Three cheers for Wal-Mart
Published 11:00 pm Wednesday, July 18, 2012
In July 1962, the first Walmart store in America opened in Rogers, Ark. Today, 50 years later, Wal-Mart Stores Inc. has more than 10,000 stores and 2.2 million employees. More than 200 million customers are served per week in these stores, and Walmart continues to satisfy consumers through its commitment to low prices.
Wal-Mart’s contribution to prosperity and consumer well-being should be celebrated. Much of the productivity in clothing, food, and consumer staples over the last 20 years can be attributed to Wal-Mart’s innovative supply chain-system; as Wal-Mart innovated, many of its competitors – Target, Kroger, and Winn-Dixie imitated. The effect of this competition for consumers was lower prices and greater purchasing power. Whether you shop at Wal-Mart, Whole Foods, or Macy’s, chances are you have benefitted from the competition Wal-Mart has brought to many different markets.
Though the benefits of Wal-mart seem obvious to many of us, Wal-mart has plenty of critics. The “people of Wal-Mart” web-site, for example, pokes fun at the diversity of customers Wal-Mart attracts. Many liberals complain that Wal-Mart’s market share is too large and think Wal-Mart should be paying its workers more. Again and again, their criticisms have been challenged by economists.
Take the low wages Wal-Mart allegedly pays it workers, for example. Why should Wal-Mart have to pay more? If willing Wal-Mart store managers and willing employees agree to a contract that pays an employee $9 per hour, why not let the agreed upon wage prevail? Any price higher than $9 just means higher costs for Wal-Mart and higher prices for consumers. Economists have rebutted the critics on the low-wage criticism, and they’ve argued, quite convincingly, against a number of other Wal-Mart criticisms.
For example, a Johnson Center colleague of mine, Andrea Dean-Crowley (and her co-author, Russ Sobel), used statistical analysis to study the effect of Wal-Mart on small businesses. After carefully breaking down the data, the authors could not find evidence that Wal-Mart has a negative effect on small businesses in the United States. While some direct competitors to Wal-Mart might close, many new small businesses start up as a result of people having more disposable income because of Wal-Mart.

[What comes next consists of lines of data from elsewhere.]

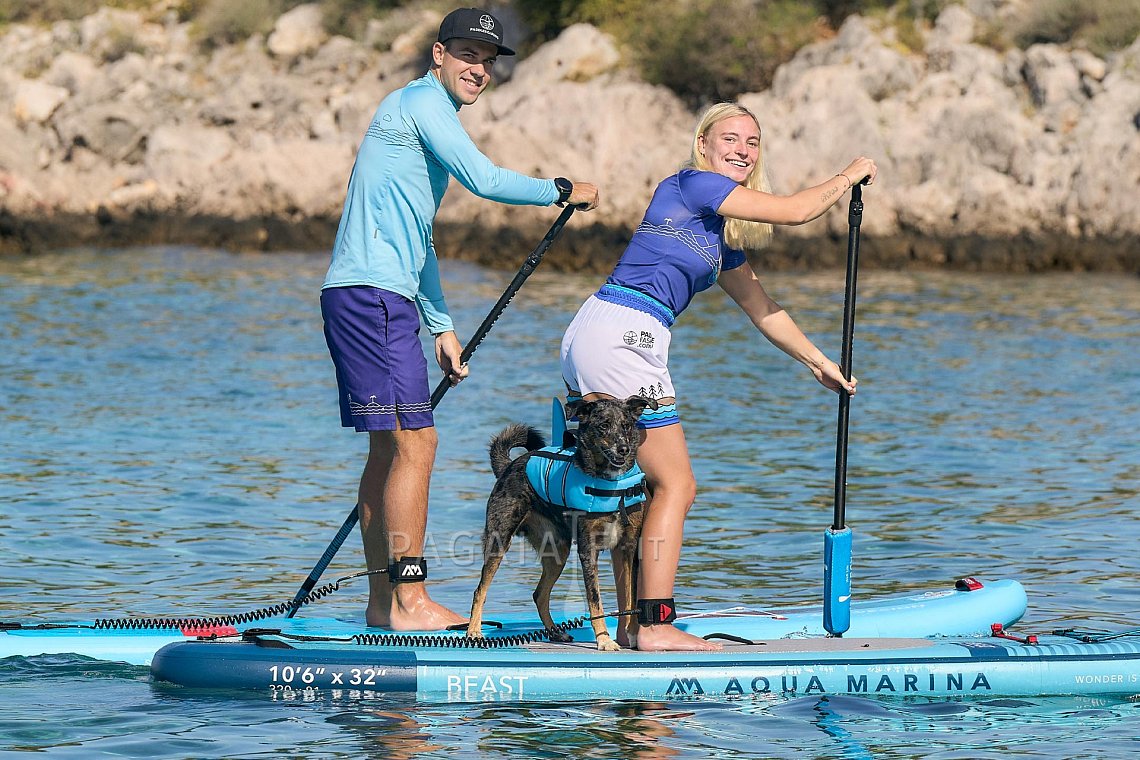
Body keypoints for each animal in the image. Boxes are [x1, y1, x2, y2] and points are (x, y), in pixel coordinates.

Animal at [465, 396, 661, 651]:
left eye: (626, 425)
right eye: (604, 426)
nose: (623, 449)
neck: (611, 485)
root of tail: (509, 465)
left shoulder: (629, 547)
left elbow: (631, 598)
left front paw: (633, 635)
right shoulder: (588, 551)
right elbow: (595, 599)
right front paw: (604, 640)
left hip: (558, 551)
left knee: (539, 594)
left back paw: (556, 632)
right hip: (498, 542)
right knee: (480, 590)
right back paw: (473, 631)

Art Carden, an economist up the road at Samford University, has also dug into one of the common Wal-Mart myths: the myth that Wal-Mart makes us fatter. Carden and his co-author, Charles Courtemanche, find that greater consumer access to Wal-Mart actually leads to lower probabilities of obesity. The effect they find is subtle and counterintuitive: Wal-Mart’s lower prices increase our purchasing power; increased purchasing power leads many people to choose healthier food options.
Despite the important work being done by people like Carden and Dean-Crowley, the criticisms of Wal-Mart pile up, and the critics show no sign of putting an end to the myths they’re peddling about Wal-Mart. There’s a simple reason for why the critics won’t leave Wal-Mart alone: Accepting that Wal-Mart is a net benefit to the world means accepting that entrepreneurs and managers – people focused on controlling costs and making profits – can actually do good; it means accepting the premise that freedom and capitalism also might be good for the world, and that’s just going too far for many of Wal-Mart’s critics.
Fifty-year marks are nice moments to pause and reflect. If the critics of Wal-Mart reflect at all on the company’s first 50 years, they might come to realize that a business environment committed to freedom allowed for a tiny “mom and pop” company – the kind of company they say they’re in favor of – to emerge and transform the retail sector in America. For the sake of the little guy, they should be hoping America’s business environment remains free and open enough for today’s start-ups to become tomorrow’s Wal-Marts. In other words, they should be fans of Wal-Mart and fans of freedom because it was freedom and the little guy that gave us Wal-Mart, and we sure could use more stories like Wal-Mart, not less.
Scott Beaulier is Executive Director of the Manuel H. Johnson Center for Political Economy at Troy University.